Modulo ,274173 we have B^11223 = 1 mod 274173, a huge order, not pre-computed.

n=274173; build/tune/speed-ext -p10000000 -C -s 1-2000000 -f4 mpn_mod_1.$n mpn_mod_1_a.$n mpn_mod_1_b.$n
overhead 4.90 cycles, precision 10000000 units of 5.28e-10 secs, CPU freq 1895.61 MHz
        mpn_mod_1.274173 mpn_mod_1_a.274173 mpn_mod_1_b.274173
1            #41.6464   399910.2857   450893.7600
4            #21.0509   100079.7143   112613.4400
16            #9.5381    24984.6786    28120.3900
64            #4.3558     6317.3616     7047.6125
256           #2.9755     1569.1378     1758.5638
1024          #2.6136      398.5261      440.2130
4096          #2.5164      106.4404      111.6505
16384         #2.5371       30.2224       28.1599
65536         #2.4840        8.1727        7.8289
262144        #2.5287        3.0757        3.0168
1048576        #2.9270        6.6199        6.3925

The time needed to initialize the computation, and the effect of cache missis change a lot
for different bases, not far from one another. Not only to use this strategy we have to write
an efficient inner-loop, but we also have to think how to handle "thresholds"...

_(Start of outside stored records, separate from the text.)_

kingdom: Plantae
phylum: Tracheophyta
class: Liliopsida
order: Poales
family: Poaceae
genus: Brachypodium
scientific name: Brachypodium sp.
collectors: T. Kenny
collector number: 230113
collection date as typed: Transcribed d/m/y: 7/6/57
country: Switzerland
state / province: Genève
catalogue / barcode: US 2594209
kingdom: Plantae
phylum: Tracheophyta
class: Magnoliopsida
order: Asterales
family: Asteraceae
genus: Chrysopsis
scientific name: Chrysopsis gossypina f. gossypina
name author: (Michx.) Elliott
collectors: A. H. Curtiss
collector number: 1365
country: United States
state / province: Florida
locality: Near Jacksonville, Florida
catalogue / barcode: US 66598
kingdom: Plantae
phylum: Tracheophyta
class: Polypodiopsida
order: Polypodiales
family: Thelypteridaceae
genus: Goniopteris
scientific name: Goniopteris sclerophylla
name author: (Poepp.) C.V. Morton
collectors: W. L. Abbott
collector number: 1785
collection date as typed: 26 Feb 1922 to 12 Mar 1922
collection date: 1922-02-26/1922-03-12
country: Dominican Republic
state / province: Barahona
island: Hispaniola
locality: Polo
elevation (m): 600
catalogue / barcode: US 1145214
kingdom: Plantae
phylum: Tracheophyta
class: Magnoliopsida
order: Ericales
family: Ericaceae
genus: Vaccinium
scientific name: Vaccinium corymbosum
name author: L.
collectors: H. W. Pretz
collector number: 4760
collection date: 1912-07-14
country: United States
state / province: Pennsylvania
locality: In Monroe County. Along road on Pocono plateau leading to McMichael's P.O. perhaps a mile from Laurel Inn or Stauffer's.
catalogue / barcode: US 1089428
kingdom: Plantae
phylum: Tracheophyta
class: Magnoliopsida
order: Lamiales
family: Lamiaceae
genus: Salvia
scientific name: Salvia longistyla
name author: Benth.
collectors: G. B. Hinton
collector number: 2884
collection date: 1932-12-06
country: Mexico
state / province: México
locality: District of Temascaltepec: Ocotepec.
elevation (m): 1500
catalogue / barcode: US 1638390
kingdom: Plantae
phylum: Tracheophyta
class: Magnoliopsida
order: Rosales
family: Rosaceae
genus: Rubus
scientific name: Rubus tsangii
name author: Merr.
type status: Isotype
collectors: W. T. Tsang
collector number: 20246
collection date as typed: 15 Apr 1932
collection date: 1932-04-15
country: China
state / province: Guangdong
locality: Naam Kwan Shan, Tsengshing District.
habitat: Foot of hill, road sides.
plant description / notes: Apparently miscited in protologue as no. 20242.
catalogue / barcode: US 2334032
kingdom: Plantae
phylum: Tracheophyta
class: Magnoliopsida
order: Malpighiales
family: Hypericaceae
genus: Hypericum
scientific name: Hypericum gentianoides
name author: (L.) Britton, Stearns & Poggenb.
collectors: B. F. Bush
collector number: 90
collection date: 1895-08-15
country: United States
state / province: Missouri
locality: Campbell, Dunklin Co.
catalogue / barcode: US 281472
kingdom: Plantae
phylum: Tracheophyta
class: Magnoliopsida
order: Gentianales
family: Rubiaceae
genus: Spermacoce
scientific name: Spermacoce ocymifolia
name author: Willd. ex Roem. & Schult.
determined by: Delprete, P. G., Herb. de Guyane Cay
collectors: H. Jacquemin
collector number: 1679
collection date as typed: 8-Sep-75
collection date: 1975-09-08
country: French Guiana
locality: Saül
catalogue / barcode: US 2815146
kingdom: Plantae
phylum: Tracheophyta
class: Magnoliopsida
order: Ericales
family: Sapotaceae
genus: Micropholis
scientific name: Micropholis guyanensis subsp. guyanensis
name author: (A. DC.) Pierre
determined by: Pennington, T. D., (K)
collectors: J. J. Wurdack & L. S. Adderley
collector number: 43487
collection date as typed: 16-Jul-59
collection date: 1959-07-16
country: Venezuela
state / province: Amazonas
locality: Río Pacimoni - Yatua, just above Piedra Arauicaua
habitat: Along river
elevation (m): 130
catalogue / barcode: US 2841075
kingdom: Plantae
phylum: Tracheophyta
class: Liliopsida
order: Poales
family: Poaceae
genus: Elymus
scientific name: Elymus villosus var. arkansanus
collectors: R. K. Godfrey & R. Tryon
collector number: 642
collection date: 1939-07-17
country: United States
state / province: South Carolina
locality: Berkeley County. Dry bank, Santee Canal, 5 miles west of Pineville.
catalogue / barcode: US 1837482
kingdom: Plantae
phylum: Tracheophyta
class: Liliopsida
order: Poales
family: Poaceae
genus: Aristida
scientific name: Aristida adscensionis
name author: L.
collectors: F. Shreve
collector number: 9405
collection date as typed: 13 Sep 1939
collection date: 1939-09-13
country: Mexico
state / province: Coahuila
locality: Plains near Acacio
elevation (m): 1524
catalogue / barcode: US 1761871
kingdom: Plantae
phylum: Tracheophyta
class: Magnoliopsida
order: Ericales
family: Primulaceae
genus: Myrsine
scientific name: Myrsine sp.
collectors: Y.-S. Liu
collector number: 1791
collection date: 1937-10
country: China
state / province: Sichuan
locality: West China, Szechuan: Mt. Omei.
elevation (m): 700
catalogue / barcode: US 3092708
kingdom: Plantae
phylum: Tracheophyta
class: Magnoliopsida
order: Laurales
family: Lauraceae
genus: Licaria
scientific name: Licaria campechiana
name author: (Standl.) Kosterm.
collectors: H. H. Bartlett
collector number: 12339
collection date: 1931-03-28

Moreover, I did not update the ASSERT, for the mpn_mod_1_a variant, my implementation assumes that r*r*r fits in a limb.
> But if there are SIMD 64-bit addition which also allows for the
> gathering of carry-out, then performance should get close to 0.25
> cycles/limb.
>
> ARM has such instructions.
>
Does ARM have SIMD 64-bits addition with carry? Really? Interesting!